BC-Yukon KAIROS launches Table Talk Toolkit


Table Talk Tookkit
Table Talk Tookkit

Human conversation is the most ancient and easiest way to cultivate the conditions for change—personal change, community and organizational change, planetary change. If we can sit together and talk about what’s important to us, we begin to come alive.

Margaret Wheatley

Paradigm Shift

Conversations and relationships are both the method and the outcome that will allow us to make a shift toward a liveable, sustainable future. The Table Talk Toolkit offers you a way to begin. This is “a tool for change that fills bellies with good food while talking about really important stuff.”

Dr. Vanessa Andreotti, keynote at the 2023 BC-Yukon KAIROS gathering, says, “As long as unending growth and consumption are the only intelligible horizons of progress and hope, we are stuck in a place where the solutions of the past no longer fit our present challenges, but we are unable to imagine otherwise. And yet, we also know this is unsustainable…. We need to learn we are part of one large metabolism, that we are connected and inter-dependent in our vulnerabilities, and that turning our back to each other is like severing our own limbs.”

Let us not turn our backs to each other, but turn towards each other, draw closer, engage with each other. In our exploration we may find ways forward. We may find that the exploration, together, is the way forward.

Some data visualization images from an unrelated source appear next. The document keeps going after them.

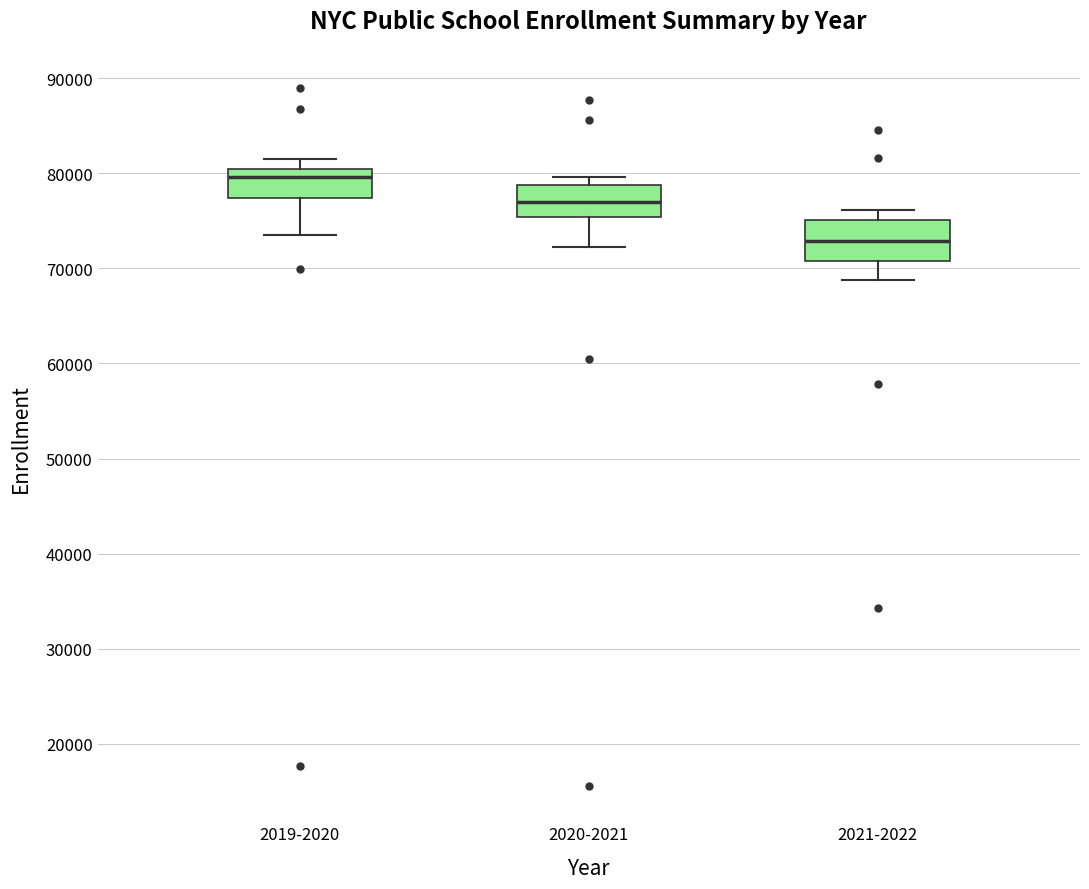

Reading left to right, transcribe this box plot: for each box, give where its median line is, the range the box spans, and where its two whiskers end, as read against the y-axis. The values are not printed on the chart, so give them approximately, as read against the axis.

2019-2020: median 80000 (just below the box's upper edge), box 77000 to 80000, whiskers 74000 to 82000
2020-2021: median 77000, box 75000 to 79000, whiskers 72000 to 80000
2021-2022: median 73000, box 71000 to 75000, whiskers 69000 to 76000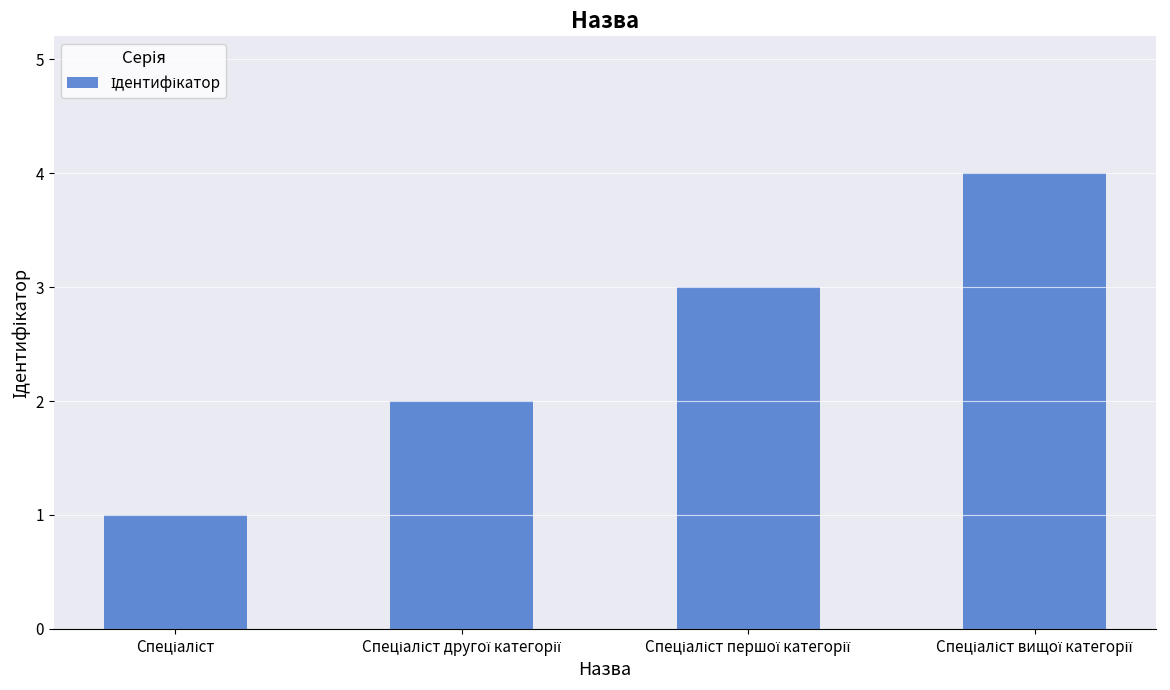

What is the difference between the second highest and minimum values?

2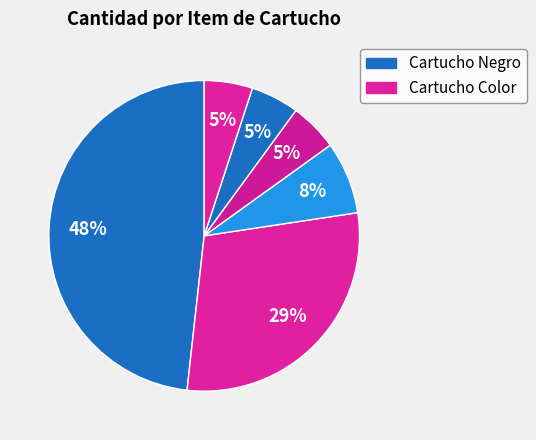

To the nearest percent, what is the difference between the largest and smallest slice percentages?

43%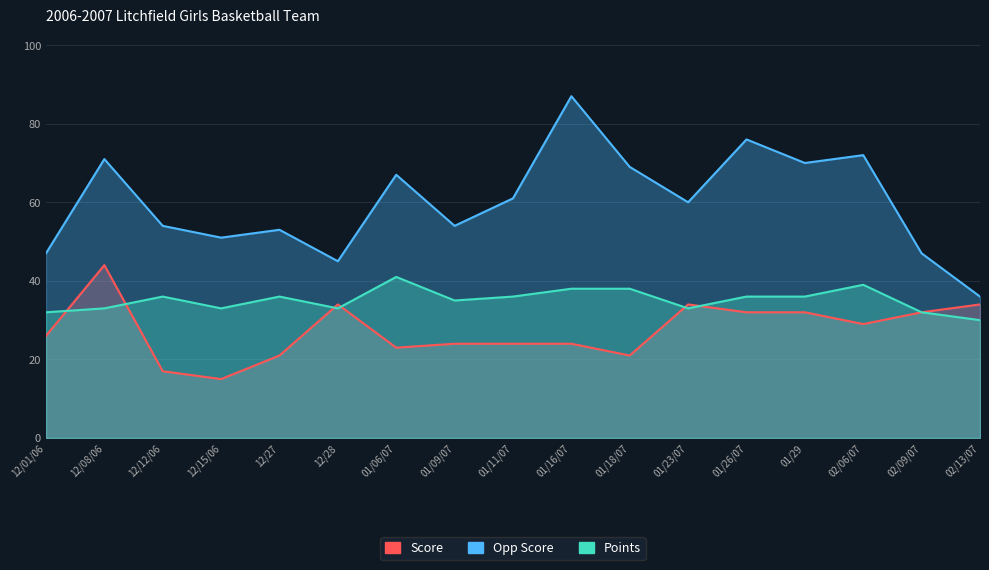

Rank the series by their average value, from highest to lowest.

Opp Score, Points, Score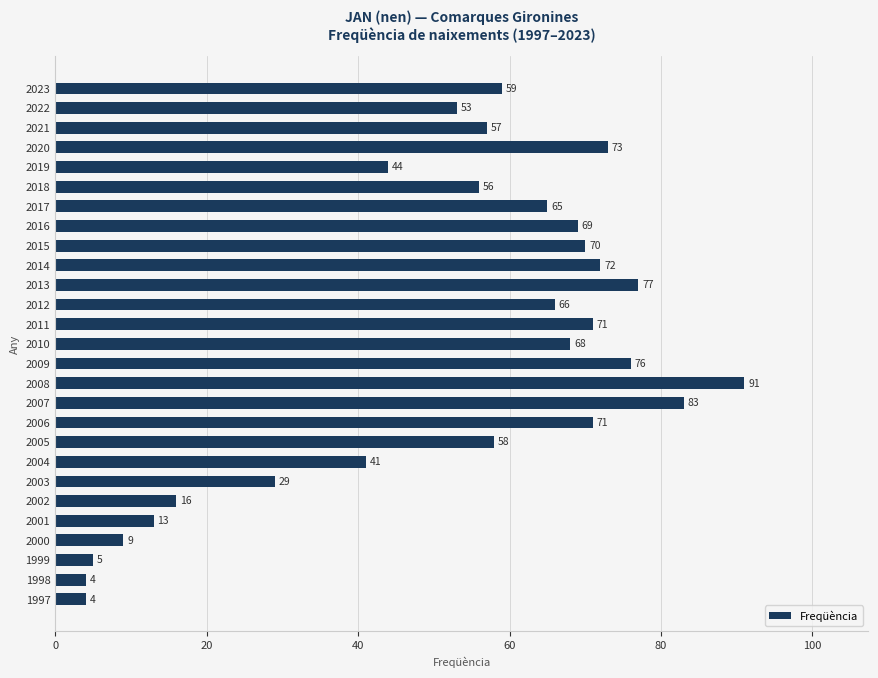

What is the change in value from 2005 to 2012?

+8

In this simple guide you will find straightforward suggestions for how to set up a group conversation around a meal, a choice of ten sets of questions for different levels of intensity, follow up suggestions to build community, and several pages of quotes to inspire you and your conversation partners.

Use this tool to:

  • to draw the KAIROS circle wider in your community
  • to deepen existing relationships
  • to explore new ways of being community activists together
  • to begin an important conversation about systemic change and the end of modernity
  • to find ways to support each other through climate chaos and the long emergency.

Hope is not the conviction that something will turn out well, but the certainty that something is worth doing, no matter how it turns out.